Running your own configurations/experiments requires that you pass the tests for the LLMs you want to use in section 3.1 and 3.2. Once the tasks/models are working then it should be trivial to run with different configurations. You are strongly encouraged to use the existing code base to run and evaluate to maintain consistency with other experiments.
Three basic entry points exist to run data:
- Command line:
python run_experiment.py -m gpt-4o -mc '{"temperature":0.0, "seed": 12, "top_p_k": 0.0}' -t navigate -tc '{"prompt_type": "v2", "shots": 0}' -n 2 -l 3 -et
wraps command line configuration options and calls belowrun(....)
- Function call to
run_experiment.py::run(...)
which does file system checks, reads/writes to disk based on parameterization and runs one task against one model N times by callingrun_model()
. The code inrun_table_2.py
shows how to use this function to run a bigger experiment and not re-run experiments that don't need to be run. - Function call to
run_experiment.py::run_model(...)
which is where a single task is run N times against one task and output written to specified file. The scriptrun_from_experiment_output.py
uses this function to rerun experiments from the output .csv alone as a proof of reproducibility if the Hugging Face data source goes away.

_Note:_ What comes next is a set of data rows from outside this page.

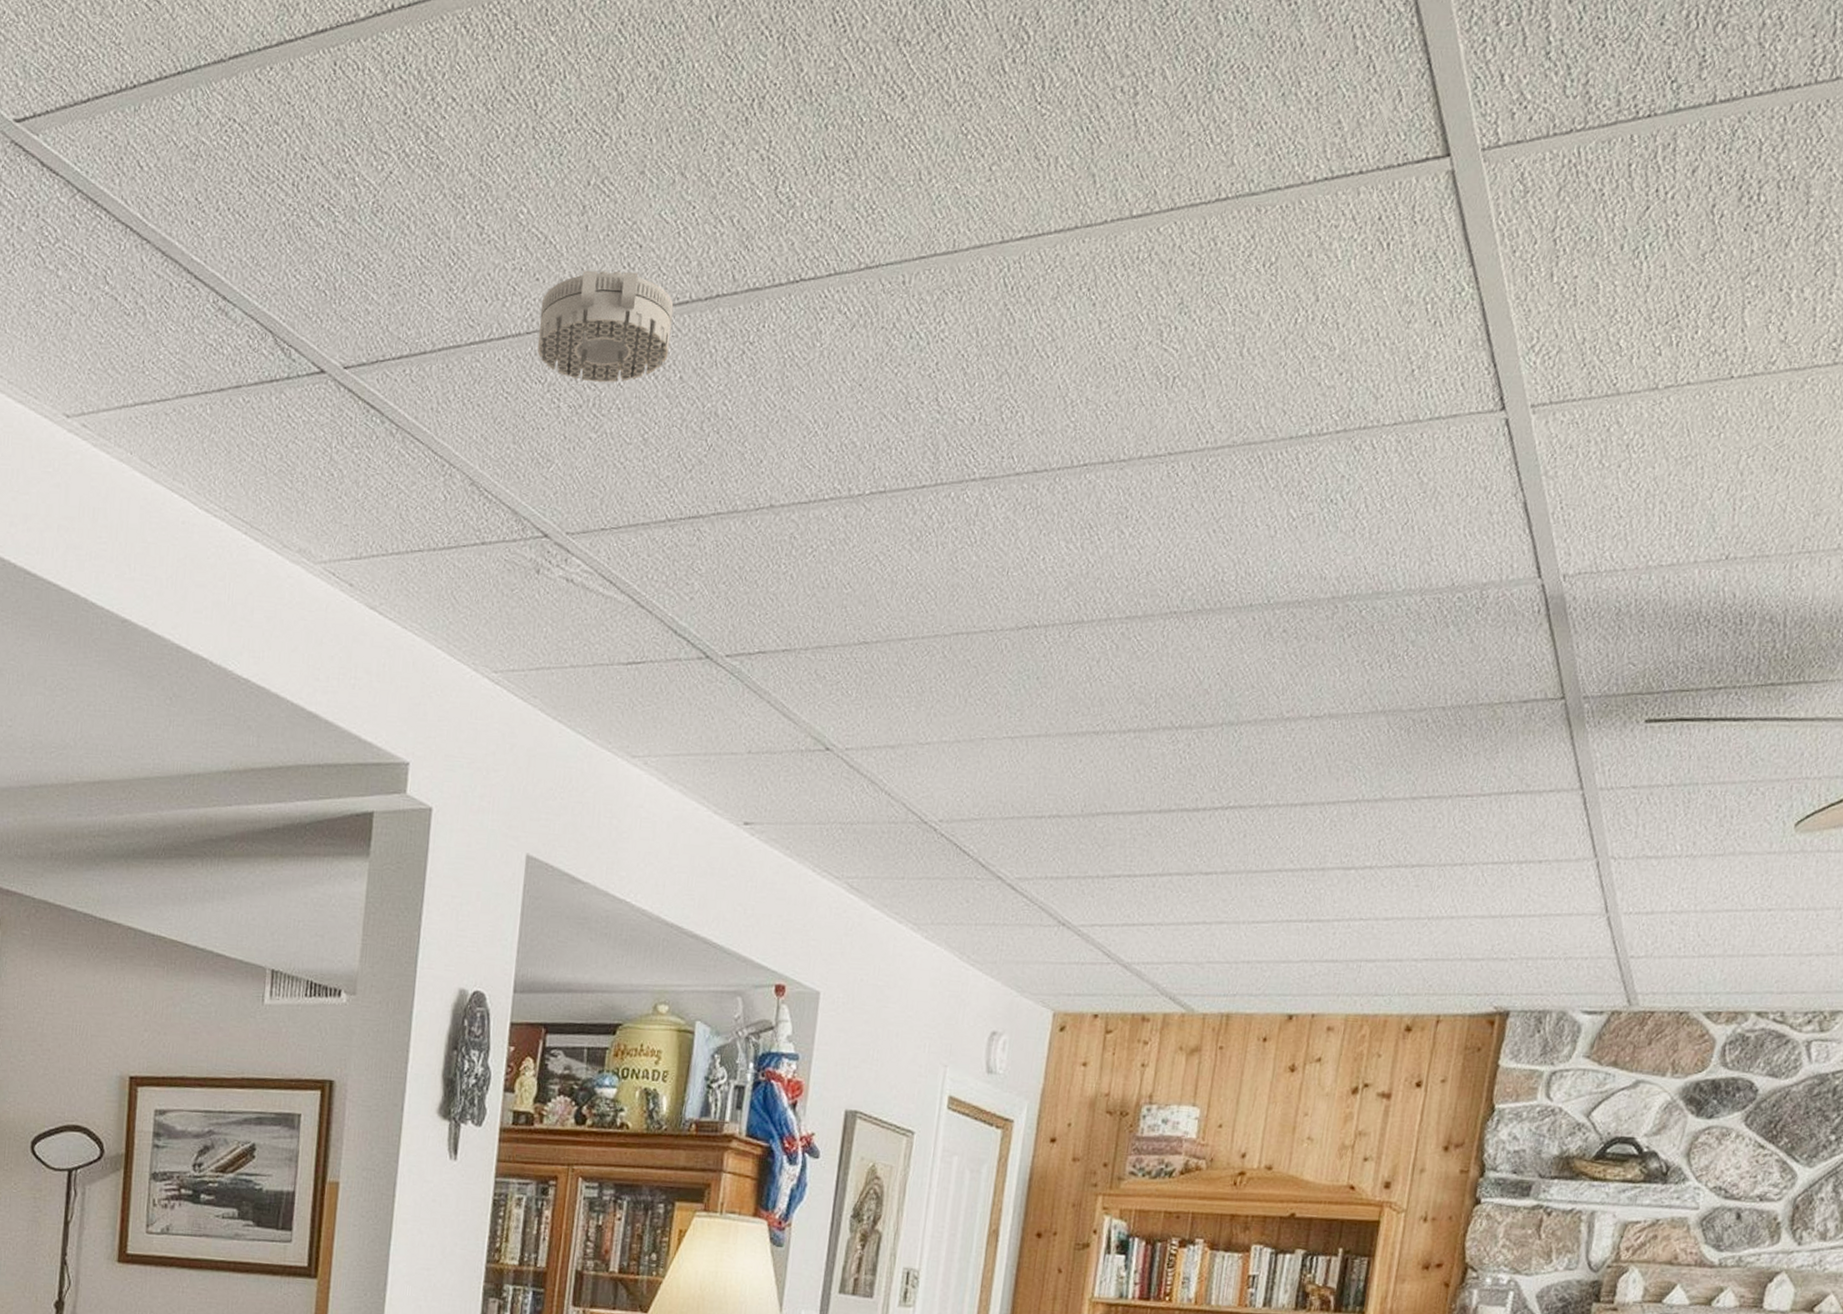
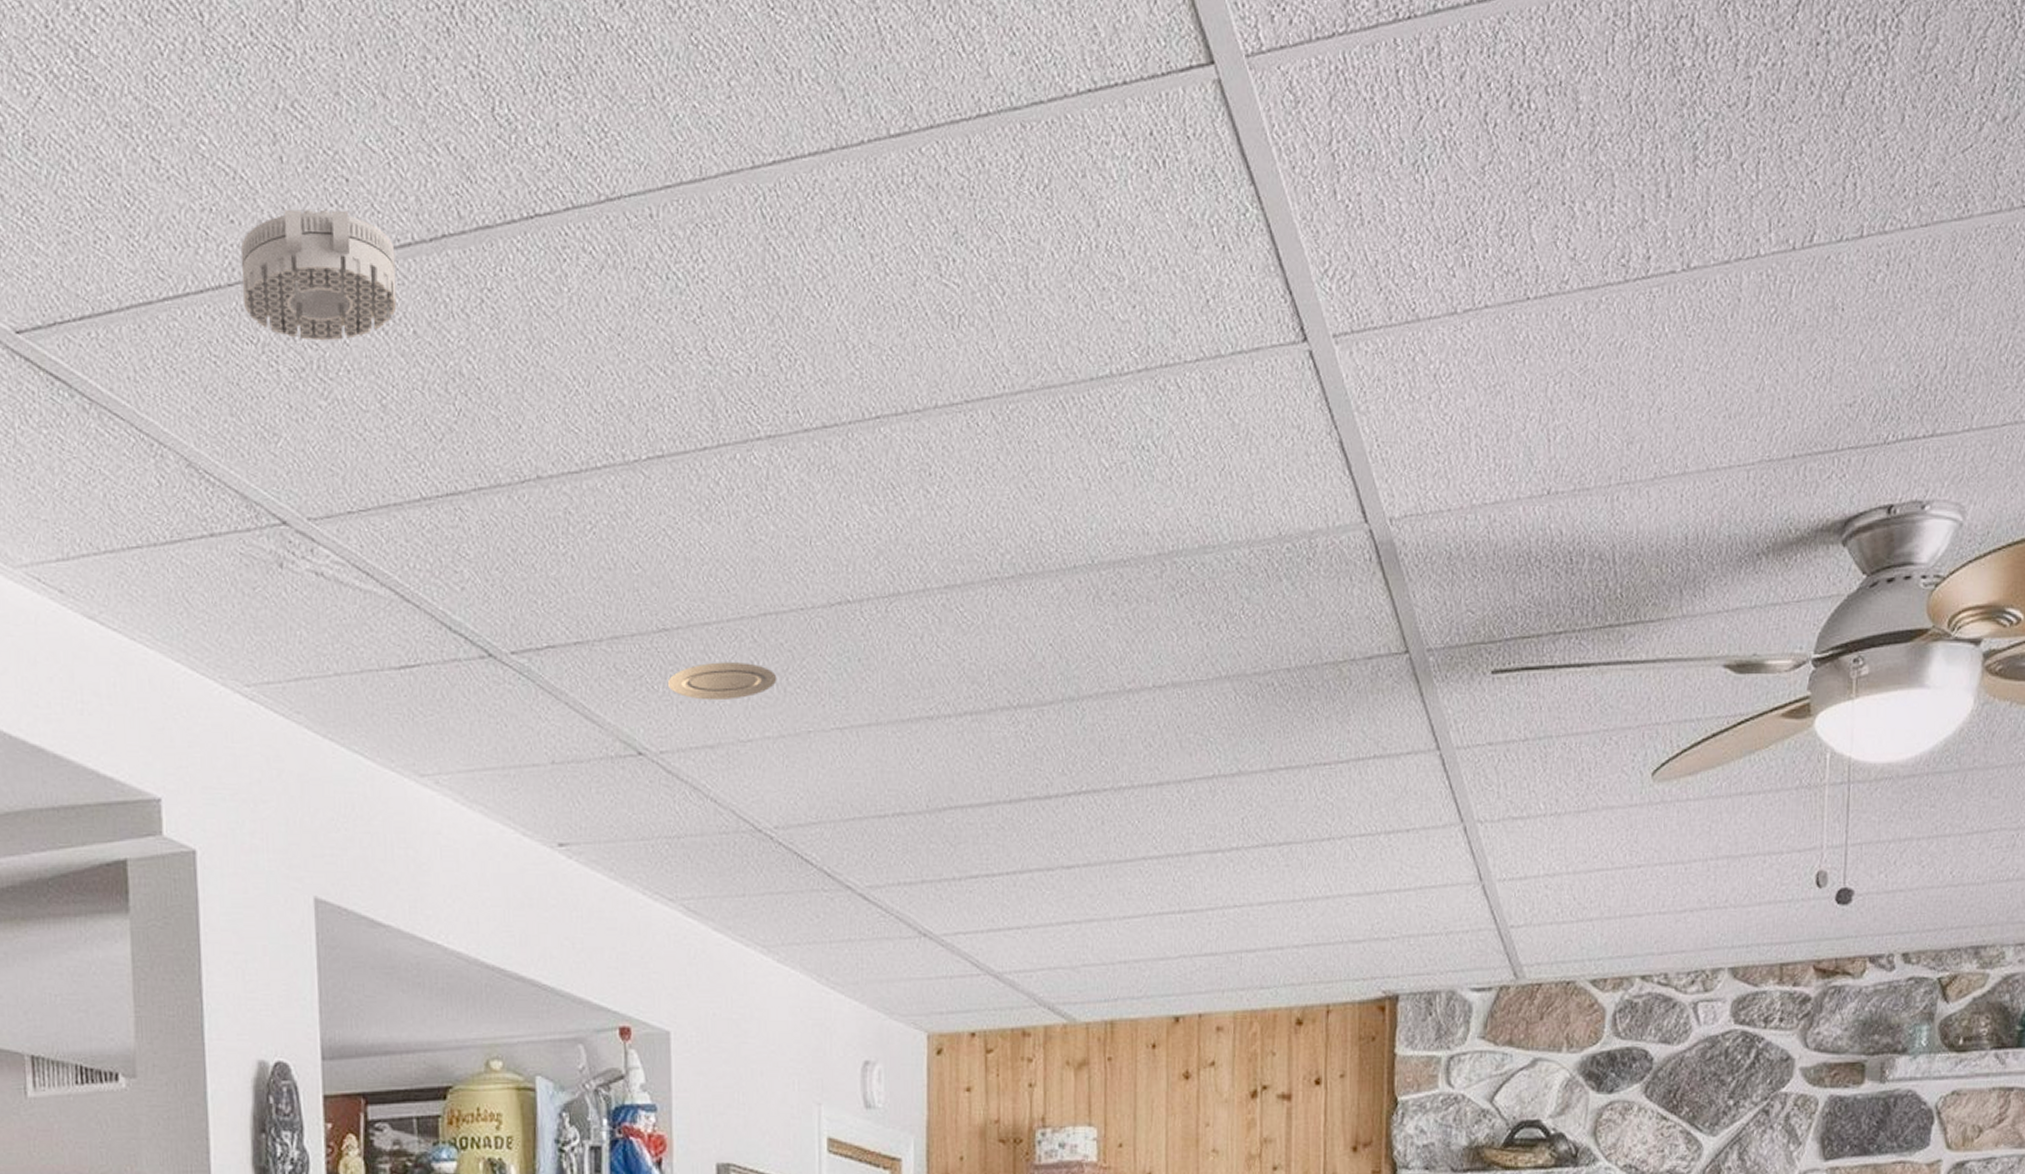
recessed light: none [860,673,961,707] -> present [667,662,777,701]

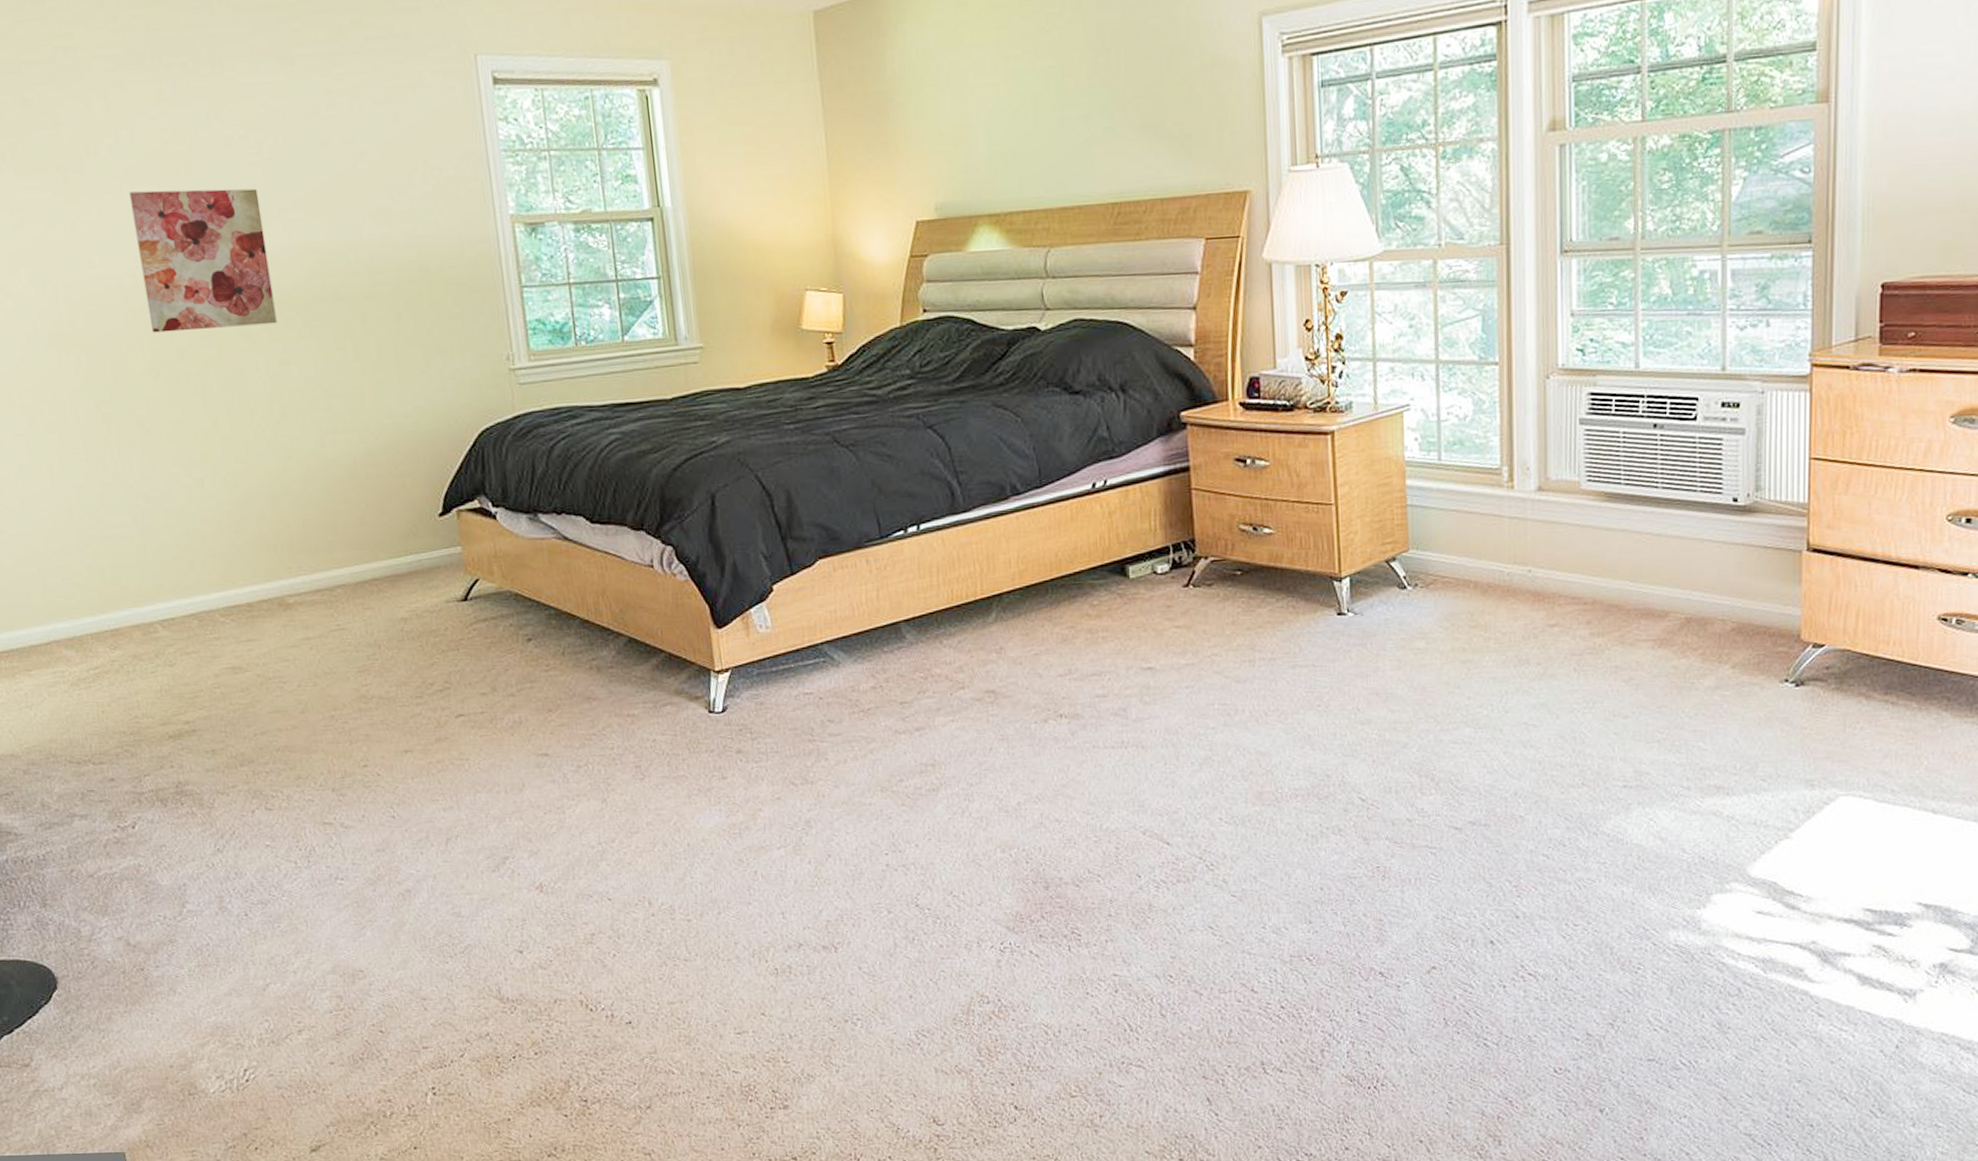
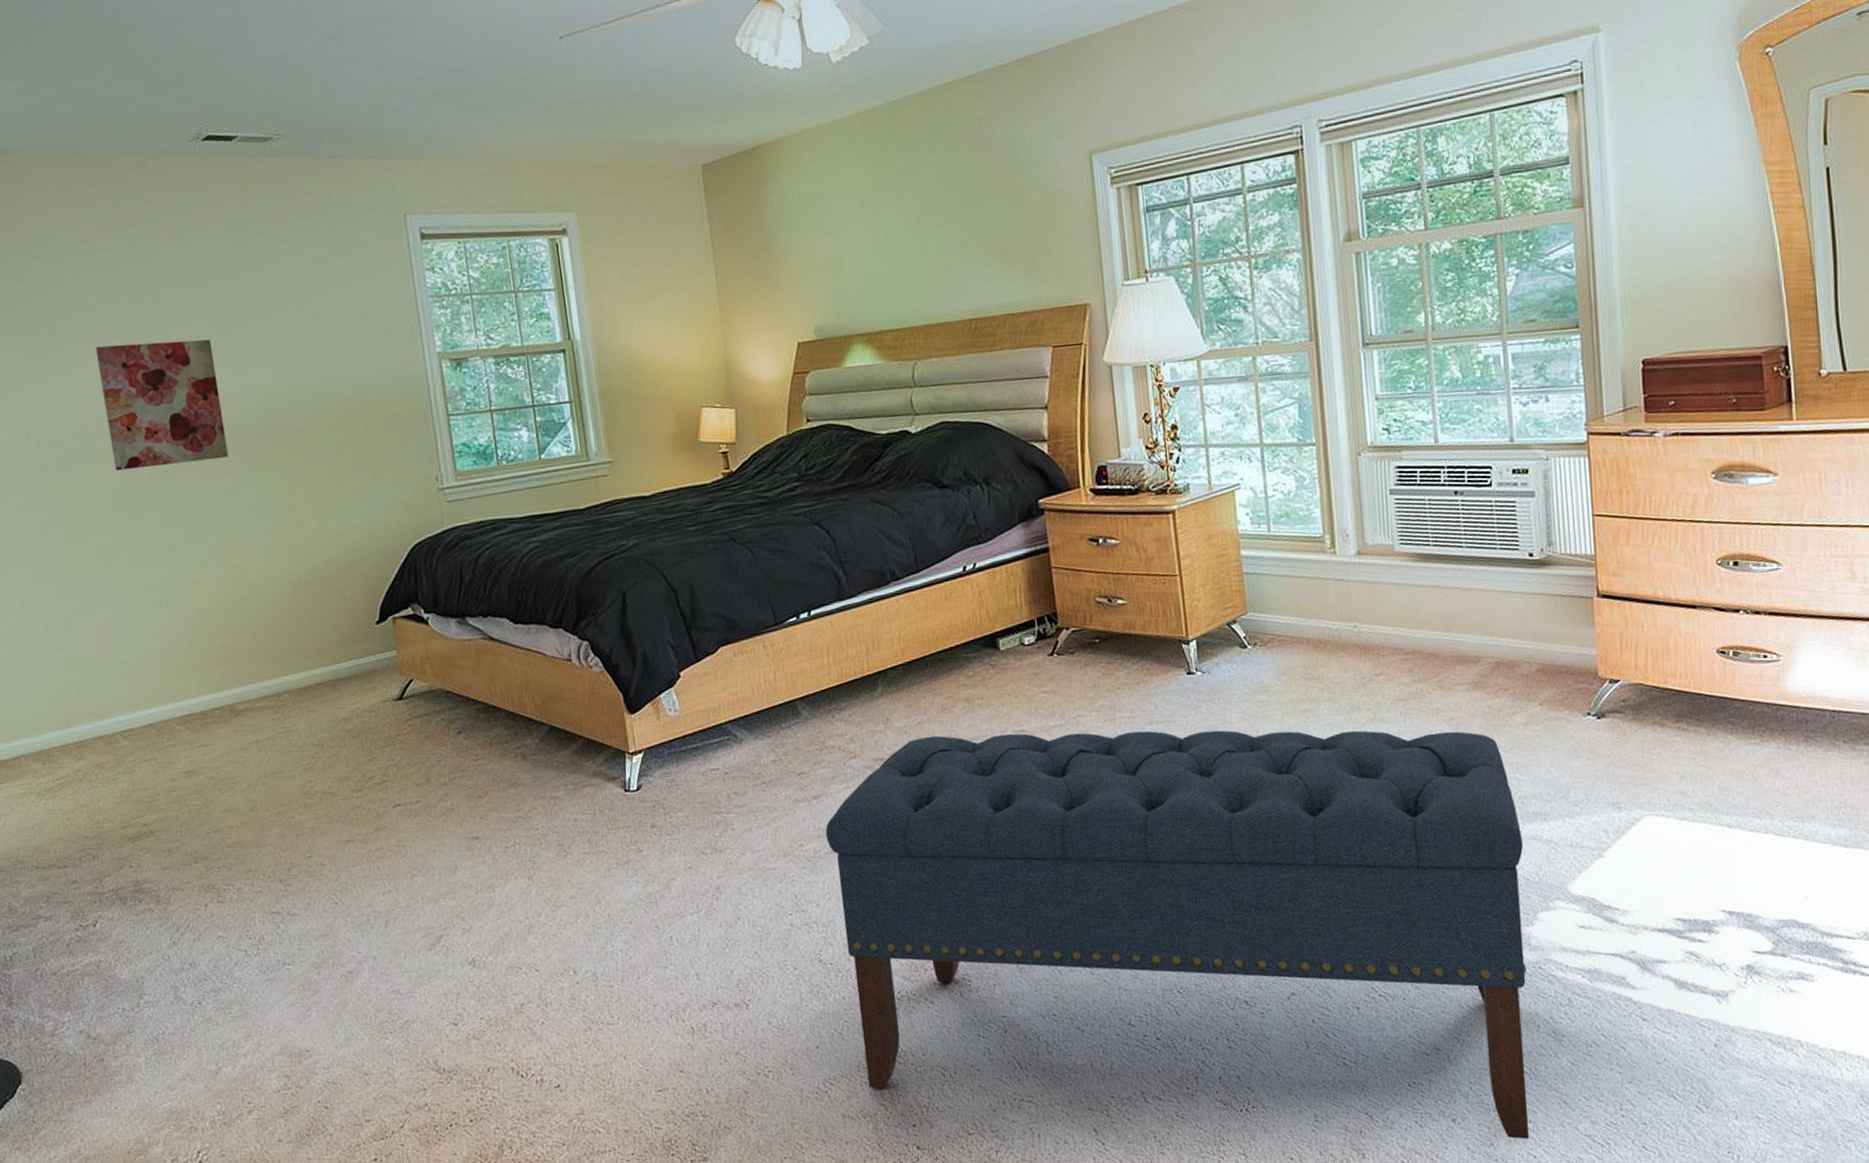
bench: none [928,668,1701,1135] -> present [825,730,1529,1139]

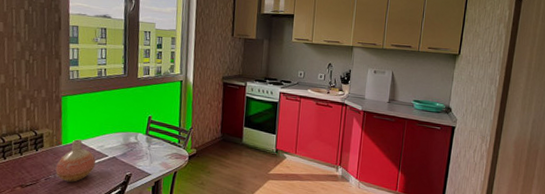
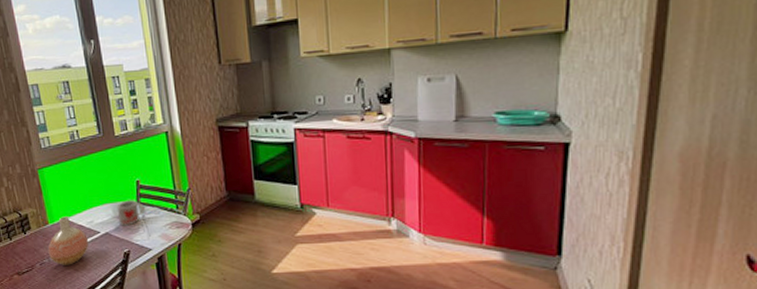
mug: none [127,130,152,153] -> present [117,199,145,226]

If you are adding your own model then use as a template an existing model and implement it. The same applies if you wish to add your own task, use an existing task as a template and add it to the tasks
directory and unit test it.
There are models/README.md
and tasks/README.md
to give more information about the design and what config options like {"prompt": "v2"}
mean.
The command line gives fairly good access different ways of running the evaluation without writing code. There is fairly decent help if you run python run_experiment.py -h
:
usage: python run_experiment.py -m gpt-4o -mc '{"temperature":0.0, "seed": 12, "top_p_k": 0.0}' -t navigate -tc '{"prompt_type": "v2", "shots": 0}' -n 2 -l 3 -et
options:
-h, --help show this help message and exit
-m MODEL, --model MODEL
Name of module in models/
-mc MODEL_CONFIG, --model_config MODEL_CONFIG
Configuration for model
-t TASK, --task TASK Name of task module in tasks/
-tc TASK_CONFIG, --task_config TASK_CONFIG
Configuration for task
-n NUM_RUNS, --num_runs NUM_RUNS
Number of runs to execute
-d OUTPUT_DIRECTORY, --output_directory OUTPUT_DIRECTORY
Where to write output files, will create all directories
-l LIMIT_NUM_RUBRICS, --limit_num_rubrics LIMIT_NUM_RUBRICS
-et, --use_earliest_time_stamp
Creates time stamp: 0001-01-01_00-00-00. Will overwrite previous
run.
The usage example runs standard configurations for the model/task and runs 3 rubrics from the navigate task two times. Output is:
python run_experiment.py -m gpt-4o -mc '{"temperature":0.0, "seed": 12, "top_p_k": 0.0}' -t navigate -tc '{"prompt_type": "v2", "shots": 0}' -n 2 -l 3 -et
No existing file, running gpt-4o-0.0-navigate-0
Model loaded
Limiting test to first 3 rubrics
Data loaded
Making output directories if necessary local_runs/gpt-4o-0.0-navigate-0_0001-01-01_00-00-00
File system ready for run
Running 0
100%|█████████████████████████████████████████████████████████| 3/3 [00:06<00:00, 2.15s/it]
*** Wrote local_runs/gpt-4o-0.0-navigate-0_0001-01-01_00-00-00/gpt-4o-0.0-navigate-0-0.csv
Running 1
100%|█████████████████████████████████████████████████████████| 3/3 [00:09<00:00, 3.07s/it]
*** Wrote local_runs/gpt-4o-0.0-navigate-0_0001-01-01_00-00-00/gpt-4o-0.0-navigate-0-1.csv
Run successful, run `python evaluate.py -d local_runs/gpt-4o-0.0-navigate-0_0001-01-01_00-00-00
The last line gives you the command to run the evaluation.py
script. Note that the run_experiment.py
will not run if there is the same configuration in the destination directory as determined by the file name independent of the timestamp. Run with the command line -et
option to overwrite previous configuration equivalent runs or just delete the blocking directory from the output directory.
For reproducibility reasons there is sufficient data in the output files to rerun the experiments.
run_from_experiment_output.py
takes existing experiment output and will rerun from the configuration information in the output files. The only degree of freedom is the LLM used to run the task. If the hosted LLMs change then the experiments will not be reproducible.